Through all of these legislative fights, defenders of billboards have pointed to them as a valuable part of the state’s advertising industry, helping guide travelers to retail businesses. Meanwhile, the League and municipal officials have continued to make the case that local control is necessary to prevent billboards from being erected in places that could harm the character of a neighborhood, a section of town or even an entire municipality. McGrady notes that the Village of Flat Rock in Henderson County – the site of the Carl Sandburg Home -- was incorporated in part due to fears that the county lacked a billboard ordinance and that the signs might mar the picturesque mountain community and harm tourism. 

In Fayetteville, city officials and billboard owners negotiated a deal that allowed some billboards to be converted to digital signs in exchange for taking down others. City Manager Ted Vorhees said that deal is an example of why local authority and decision-making trumps a uniform statewide approach. It is also evidence that municipal officials and billboard owners can reach a more satisfactory resolution, he said. Since then, the city has been using the digital billboards itself, entering into a contract with Lamar Advertising to promote different city programs. 

Digital billboards, though, also are seen as potential safety hazards when placed in some locations. Winterville Councilwoman Veronica Roberson believes they have no place at busy intersections, where drivers need to be aware of merging traffic and changing traffic lights. “I call it a big TV. In our community, this poses a safety issue,” she said. 

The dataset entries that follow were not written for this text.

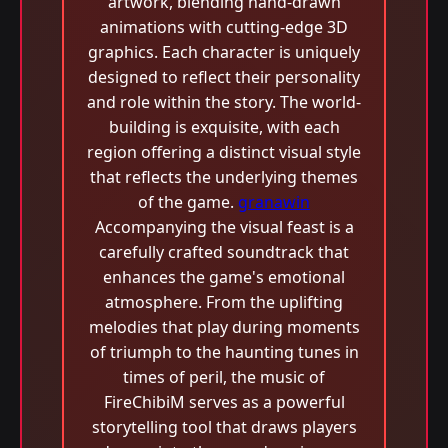
artwork, blending hand-drawn
animations with cutting-edge 3D
graphics. Each character is uniquely
designed to reflect their personality
and role within the story. The world-
building is exquisite, with each
region offering a distinct visual style
that reflects the underlying themes
of the game.
granawin
Accompanying the visual feast is a
carefully crafted soundtrack that
enhances the game's emotional
atmosphere. From the uplifting
melodies that play during moments
of triumph to the haunting tunes in
times of peril, the music of
FireChibiM serves as a powerful
storytelling tool that draws players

Last year’s bill stripping local authority over billboards remains eligible for the coming legislative short session. Its lack of momentum last year – coupled with legislative leaders’ comments that they do not want to take up controversial legislation this year – may be an indication that the bill won’t get any further this year. Poll results, including those from a poll commissioned by the League last fall, showing overwhelming public support for local control of billboards are another reason that the legislation might not move. 

Still, McGrady said that the decades long tug-of-war is not going to end anytime soon. As a key legislative opponent of these types of proposals, he said that leaves him one recourse: “So, ball up and make one’s self a porcupine.”